Okumayan insan cehaletin kör kuyularında yok olur gider ve öyle de olmaktadır. Kitapsızın sözü de olamaz. Söz kitabın temeli olmuştur, kitapta sözlere kaynaklık etmiştir. Sözü olmayanın özü de olmaz. Kitap başlıbaşına bir okuldur. Kitapsız olduğumuz için kuru bir ağaç gibiyiz. Etrafımıza güzellikler dağıtamıyoruz. Hayatımız bu yüzden mefluç haldedir. Baştan beri söylediğimiz ne kadar olumsuzluk varsa hepsinin temelinde kitapsızlık vardır haddizatında. Sevginin de, vefanın da, paylaşmanın da, dostluğunda, barışın da, umudun da, ahlakın da, adaletin de, saygının da, fedakârlığında, şefkatinde, merhametin de, tevazuunda, bilincin de, idrakinde, samimiyetin de, güvenin de ve nice ulvi değerlerin de kaynağı kitaptır. Kitapla ilişkisi olmayanın bu değerlerle de ilişkisi olamaz. İstiklal şairimiz Mehmet Akif Ersoy ‘’hiç bilenle bilmeyen bir olur mu? Tabi ki olmaz, biri insan biri hayvan’’ derken sonsuz haklıdır. Ne hazindir ki, insanlık kitaptan uzaklaştığı ölçüde maddeye yaklaşmıştır. Ya da maddeye yaklaştığı ölçüde kitaptan uzaklaşmıştır. Nihayetinde de maddenin esiri olmuştur. Maddenin esiri olan insan kendine de yabancılaşmıştır. Tüm değerlerini fırlatıp atmıştır. Yaprakları dökülen, dalları kırılan, rengini ve kokusunu kaybeden bir ağaç nasıl olursa insanlıkta bugün o haldedir. Bakınız Peyami SAFA üstat ne diyor: “Fikir sahibi olmaya mal sahibi olmaktan daha fazla ihtiyaç duyduğumuz zaman gerçek zenginliğin sırlarını bulacağız.” Asıl fakirlik maddi fakirlik değildir, ruh fakirliğidir. Ve insanlık bugün ruh fakirdir. Bu yüzden de merhametsizdir, vicdansızdır, zalimdir, adaletsizdir. Dünyadaki zulümlerin, kötülüklerin, yağmaların ve talanların, savaşların gerçek sebebi; ruh fakirliğidir. Kadına el kaldırmanın altında ruh fakirliği yatmaktadır. Ruh fakirliğinin temelinde ise kitapsızlık vardır. Demek ki, tüm kötülüklerin temelinde kitapsızlık vardır. Bu mutlak şekilde idrak edilmelidir ve gereği yapılmalıdır. İşte bu yüzden ‘’bilgiyle dirilenler ölmezler’’ diyorlar Hz. Ali. Ve yine diyorlar ki; ‘’sen malı korursun, ilim ise seni korur.’’ Elin oğlu ve kızı, yolda, sokakta, arabada kitap okur ve ne durumda olduğu malumdur. Biz ise kitap okuyanı garipseriz ve ne halde olduğumuz malumdur. Oysa kitap bize insanlık vermişti, madde onu bizden geri aldı ve kaybedişin acısını, azabını hissediyoruz ruhumuzun derinliklerinde.

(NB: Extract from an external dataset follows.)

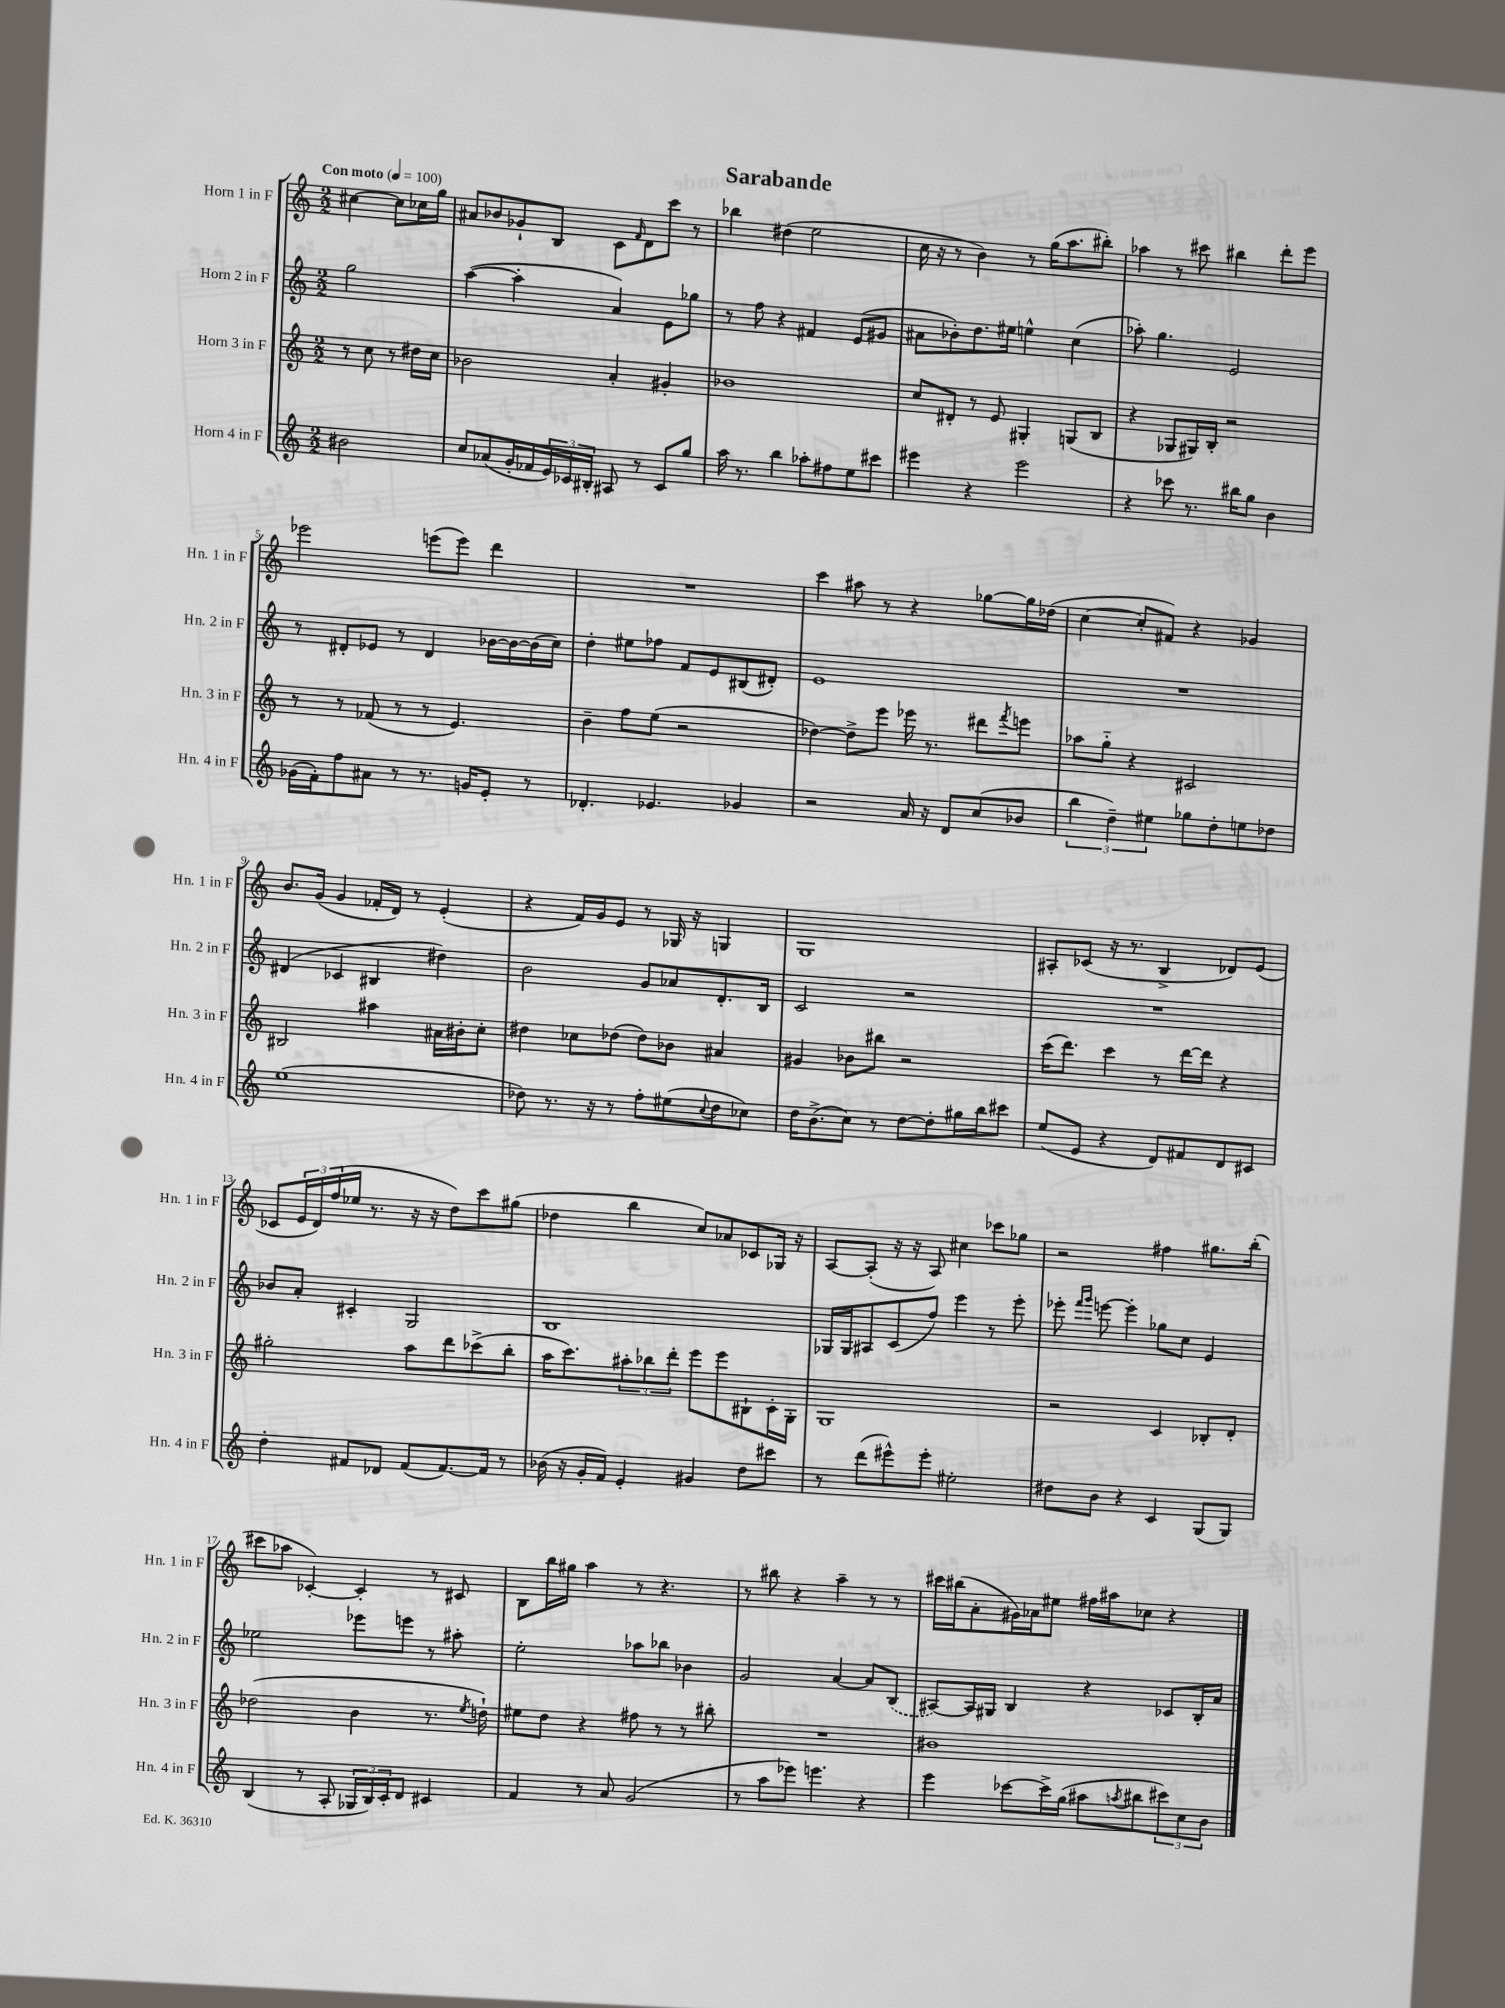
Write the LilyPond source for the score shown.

Niçin böyle karamsarsın diyeceksiniz. Niçin böyle umudunu yitirmiş gibisin diyeceksiniz. Hayır, söylediğiniz gibi değilim. Sadece hakikati ifade ediyorum ve maalesef ki insanlar böyle, insanlar böyle olunca hayatta böyle. Ben gördüklerimi, hissettiklerimi, yaşadıklarımı anlatıyorum, başka bir şey değil. Ne acı ki, Kur’an’dan o kadar uzak kalmışız ya da uzaklaşmışız ki, bu söylenenler bize garip geliyor. Çünkü keyfimiz yerinde olunca, işlerimiz tıkırında olunca hiçbir şey umurumuzda olmuyor. Hiç kimse bizi ilgilendirmiyor. Biz iyiysek, mutluysak, işimiz varsa, işlerimiz yürüyorsa başkaları asla umurumuzda olmuyor. Öyle yabancılaşıyoruz ki bizim dışımızda ki dünyaya artık biz farklı bir dünyanın insanıymışız gibi yaşamaya başlıyoruz. ’’Sizden, hayra çağıran, iyiliği emreden ve kötülükten alıkoyan bir topluluk bulunsun’’ yüce emrini bile unutmuşuz. Oysa hayatın ince bir kanunudur ki; ‘’bazı şeyleri kazanmak için, bir şeyleri kaybetmek gerekir.’’Ama biz, ne kazanalım ne de kaybedelim istiyoruz. Sonra da bol keseden sallıyoruz, ahkâm kesiyoruz. Vatanında ki istiklalini tekrar kazanmak mı istiyorsunuz? İllaki canınızdan ve malınızdan biraz kaybedeceksiniz. Kaybetmeyi göze alamıyorsanız, köpek gibi yaşamaya mahkûm olacaksınız. Ya erkekçe yaşayacak ve konuşacaksınız ya da oturduğunuz makamda it gibi yaşamaya mahkûm olacaksınız. Ama böylece de hiçbir iyiliğe, güzelliğe, asalete, şerefe eremeyeceksiniz. Daha söyleyecek çok şey var ama insan yoruluyor. Misal, en büyük felaketlerden biri şudur; dünya nimetleri uğruna, vatanın bölünmesine giden yolu açmak ve fuhşun, eroinin vs. pisliklerin yayılmasına ses etmemek. Böyle bir şeyin olduğu konusunda şüphe etmek insanı gerçekten derinden yaralıyor ve kahrediyor. Korkuyorum ve korkmamam için bir sebep göremiyorum. Kazandığımızı sanırken çok büyük kayıplar yaşadığımızı düşünüyorum.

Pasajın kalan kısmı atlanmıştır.